╭─ TEXT SHOWN

A sign of just how imminent social breakdown may in fact be appeared not two minutes later. Directly in front of us were tens of people hoarded around an elderly vendor, who was frantically rushing to cater to all the money being thrust in his direction. Initially, Nic and I were drawn to him, as usually a mass of locals around a street vendor is an indication of a quality product, and we had the faint hope that he might be selling some sort of obscure foodstuff that we could try. But as we rounded the side of the crowd, we saw that it had slightly more daunting implications than that of a delicious local delicacy. The hot product that the vendor was selling were swim-goggles, and he had large cardboard boxes packed to the brim disappearing within seconds such was the demand. The likelihood that all these people were participating in some spontaneous Bosphorus bound marathon swim was extremely remote.

After walking for some time, we came to the far end of the street around where we had initially began, right next to the Pera Museum. It was an area heavily populated by folks who looked both unaware and unfazed by the events coming to a boil a few kilometers up the road. There was another “Konak” restaurant that fit all the descriptions of the one we had initially been looking for, obviously a fairly common franchise in the district. Seeing the complacency that everyone was exhibiting made us feel like we had definitely wandered a safe distance from it all, and we became a product of the lackadaisical attitudes around us, taking a left turn off the main street to look for a quite pub for an ale or two. It would give us a chance to pore over the map and detect our navigational error, plan a path to get back to the bridge, and to discuss the gravity of what we had seen way back up the road.

It was happy hour, and there were people of all demographics drinking in the bars lining the alley we had wandered into, a sure sign that things were calm and stable. We sat inside the Pacific Hotel with about nine other bubbly patrons, ordered two Efes (the local brew), and concluded that the Lonely Planet map must have been a lot more focused than we had initially expected, meaning that the distance we had walked had actually taken us out of the top of its borders and all the way into…you guessed it…Taksim Square. What clueless idiots we had been! With the danger factor having faded, we could do nothing but laugh at how close we got to being caught up in it all.

╰─

▸ **PROBLEM 1**
Repeat word for word the part of the Istanbul travel excerpt starting with "It was happy" and going on through "up in it all.".
▸ **PROBLEM 2**
Answer these questions from the Istanbul travel excerpt:
(a) What was the elderly vendor selling?
(b) Which museum was right next to the spot where the walkers reached the far end of the street?
(c) What did the two of them order at the Pacific Hotel?
▸ **PROBLEM 3**
Write the next part of the Istanbul travel excerpt, picking up after its final sentence.

╭─ PROVIDED INFORMATION

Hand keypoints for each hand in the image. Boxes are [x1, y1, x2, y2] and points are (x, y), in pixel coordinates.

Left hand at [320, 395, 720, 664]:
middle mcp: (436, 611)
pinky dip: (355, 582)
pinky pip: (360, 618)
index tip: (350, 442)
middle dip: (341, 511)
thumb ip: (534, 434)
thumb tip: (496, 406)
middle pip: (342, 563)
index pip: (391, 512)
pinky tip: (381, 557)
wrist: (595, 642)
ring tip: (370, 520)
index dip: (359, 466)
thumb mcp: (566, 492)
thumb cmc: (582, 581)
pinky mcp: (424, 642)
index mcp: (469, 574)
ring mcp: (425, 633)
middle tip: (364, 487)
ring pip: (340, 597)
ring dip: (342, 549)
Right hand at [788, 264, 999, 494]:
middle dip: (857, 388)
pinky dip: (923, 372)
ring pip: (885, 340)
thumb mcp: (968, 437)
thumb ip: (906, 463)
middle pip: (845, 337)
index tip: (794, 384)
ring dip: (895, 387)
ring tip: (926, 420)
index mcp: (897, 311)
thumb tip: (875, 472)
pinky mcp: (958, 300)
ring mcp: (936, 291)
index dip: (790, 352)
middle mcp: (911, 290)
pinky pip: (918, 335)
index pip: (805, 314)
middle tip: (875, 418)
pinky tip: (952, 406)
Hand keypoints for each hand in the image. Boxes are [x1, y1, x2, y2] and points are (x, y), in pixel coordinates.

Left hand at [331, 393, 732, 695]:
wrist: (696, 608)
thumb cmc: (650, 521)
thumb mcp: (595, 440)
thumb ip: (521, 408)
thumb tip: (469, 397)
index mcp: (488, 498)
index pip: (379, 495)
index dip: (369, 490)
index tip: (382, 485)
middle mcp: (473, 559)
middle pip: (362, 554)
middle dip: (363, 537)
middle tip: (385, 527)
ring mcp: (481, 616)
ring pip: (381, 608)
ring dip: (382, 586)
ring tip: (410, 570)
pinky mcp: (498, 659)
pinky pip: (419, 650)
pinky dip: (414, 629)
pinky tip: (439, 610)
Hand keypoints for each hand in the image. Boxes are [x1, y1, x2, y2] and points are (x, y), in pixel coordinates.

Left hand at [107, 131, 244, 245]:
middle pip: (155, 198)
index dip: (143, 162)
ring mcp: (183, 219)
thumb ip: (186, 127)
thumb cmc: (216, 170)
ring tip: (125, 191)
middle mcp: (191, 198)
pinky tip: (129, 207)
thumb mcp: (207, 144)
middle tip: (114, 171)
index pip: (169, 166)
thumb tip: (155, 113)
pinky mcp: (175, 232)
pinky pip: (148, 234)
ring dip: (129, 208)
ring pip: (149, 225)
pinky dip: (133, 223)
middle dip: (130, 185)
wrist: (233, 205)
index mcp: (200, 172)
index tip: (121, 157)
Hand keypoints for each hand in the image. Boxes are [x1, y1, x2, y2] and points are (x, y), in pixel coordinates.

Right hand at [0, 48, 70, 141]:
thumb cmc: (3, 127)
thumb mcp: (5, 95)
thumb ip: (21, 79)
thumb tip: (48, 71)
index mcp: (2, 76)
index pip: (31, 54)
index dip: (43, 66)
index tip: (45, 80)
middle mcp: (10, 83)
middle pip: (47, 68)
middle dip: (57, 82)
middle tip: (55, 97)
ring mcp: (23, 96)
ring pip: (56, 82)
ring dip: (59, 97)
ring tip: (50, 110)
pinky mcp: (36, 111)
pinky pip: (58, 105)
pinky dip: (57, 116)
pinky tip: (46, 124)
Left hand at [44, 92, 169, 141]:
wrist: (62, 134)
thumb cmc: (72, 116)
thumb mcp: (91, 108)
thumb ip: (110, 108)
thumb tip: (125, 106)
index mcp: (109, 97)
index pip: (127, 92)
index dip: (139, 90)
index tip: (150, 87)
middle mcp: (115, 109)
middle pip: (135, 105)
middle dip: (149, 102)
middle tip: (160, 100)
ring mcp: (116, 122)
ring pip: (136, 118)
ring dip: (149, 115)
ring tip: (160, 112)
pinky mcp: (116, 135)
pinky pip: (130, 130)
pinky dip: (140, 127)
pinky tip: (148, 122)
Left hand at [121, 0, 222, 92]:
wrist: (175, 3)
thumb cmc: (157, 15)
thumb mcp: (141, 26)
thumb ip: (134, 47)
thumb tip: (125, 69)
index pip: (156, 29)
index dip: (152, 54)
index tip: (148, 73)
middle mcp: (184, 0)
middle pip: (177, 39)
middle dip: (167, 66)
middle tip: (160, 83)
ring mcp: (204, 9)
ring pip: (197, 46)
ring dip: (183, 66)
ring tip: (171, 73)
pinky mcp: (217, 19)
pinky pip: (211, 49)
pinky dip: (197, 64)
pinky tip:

╰─

▸ **ANSWER AREA 1**
It was happy hour, and there were people of all demographics drinking in the bars lining the alley we had wandered into, a sure sign that things were calm and stable. We sat inside the Pacific Hotel with about nine other bubbly patrons, ordered two Efes (the local brew), and concluded that the Lonely Planet map must have been a lot more focused than we had initially expected, meaning that the distance we had walked had actually taken us out of the top of its borders and all the way into…you guessed it…Taksim Square. What clueless idiots we had been! With the danger factor having faded, we could do nothing but laugh at how close we got to being caught up in it all.

▸ **ANSWER AREA 2**
(a) Swim-goggles.
(b) The Pera Museum.
(c) Two Efes, the local brew.

▸ **ANSWER AREA 3**
Our tensions eased, our mind-state mellowed, and for a while it became just another normal day. The Turkish news was blaring away on TV (as it has been in just about every venue we have entered since day one), and everybody else in the pub was facing behind us to watch it, while we looked out towards the small porch at the front of the pub that backed onto the cobblestone alley we had been traversing moments before, its large glass sliding doors fully open to allow for the easy flushing of cigarette smoke. The alley was by no means a main thoroughfare, but every now and then a large group of young Turks would make their way through, sometimes waving flags, sometimes chanting and clapping, all obviously on their way up to Taksim Square to meet their kinship and aid them in protest.

One of the bizarre things we observed was that when these young renegades would pass on through, rather than apprehensively look on in disapproval the way people might in Australia, most business owners would stand out the front and applaud them, creating a sort of guard of honor and inflaming the passion with which they were pursuing their cause. You would think the presence of these people would strike fear into Nic and I, but the strange thing was that the surrounding vibe was not something to be feared. Aside from the small packs of protesters migrating their way to the battlegrounds, the normality was undeniable, and it was this normality that got us into trouble, the fact that fear in that environment just seemed completely out of place.

Gradually, more and more groups began passing by the front of the pub. The Turkish news had been turned down to a low hum, and people were chatting with each other with careless privacy the way they do in any other bar. But, as time wore on, I could see some of them start to take notice of the frequency with which the groups were passing, and their conversations became a little more subdued, like the topic had changed to something highly sensitive. Things began to lose control when we started seeing the very same protesters who were walking up the alley moments before sprinting back the other way. It was a chilling moment when the Turkish news had its volume turned completely down, yet the chant of thousands of people still remained in the air, like a chorus behind the pubs soundtrack. The Beatles, Led Zepplin, The Rolling Stones all carried with them the angry distant rumble of hundreds, if not thousands, of Turks.

It became clear to me that it was too late to move when I saw that those who were running back up the alley were all wearing some kind of facial cover, whether it be a full blown gas mask, a piece of cloth, or just goggles and their shirt. The owner of one of the neighboring bars ran up to the owner of ours with jittery concern, speaking quickly and loudly in Turkish, and suddenly we were all moving our seats towards the back of the pub so its glass screen doors could be shut. I turned and saw on the news a live feed of where we were in Istanbul. The riots had broken their previous boundaries of Taksim Square and had pushed back into the street across from ours. Police were now taking action. We were stuck in the pub.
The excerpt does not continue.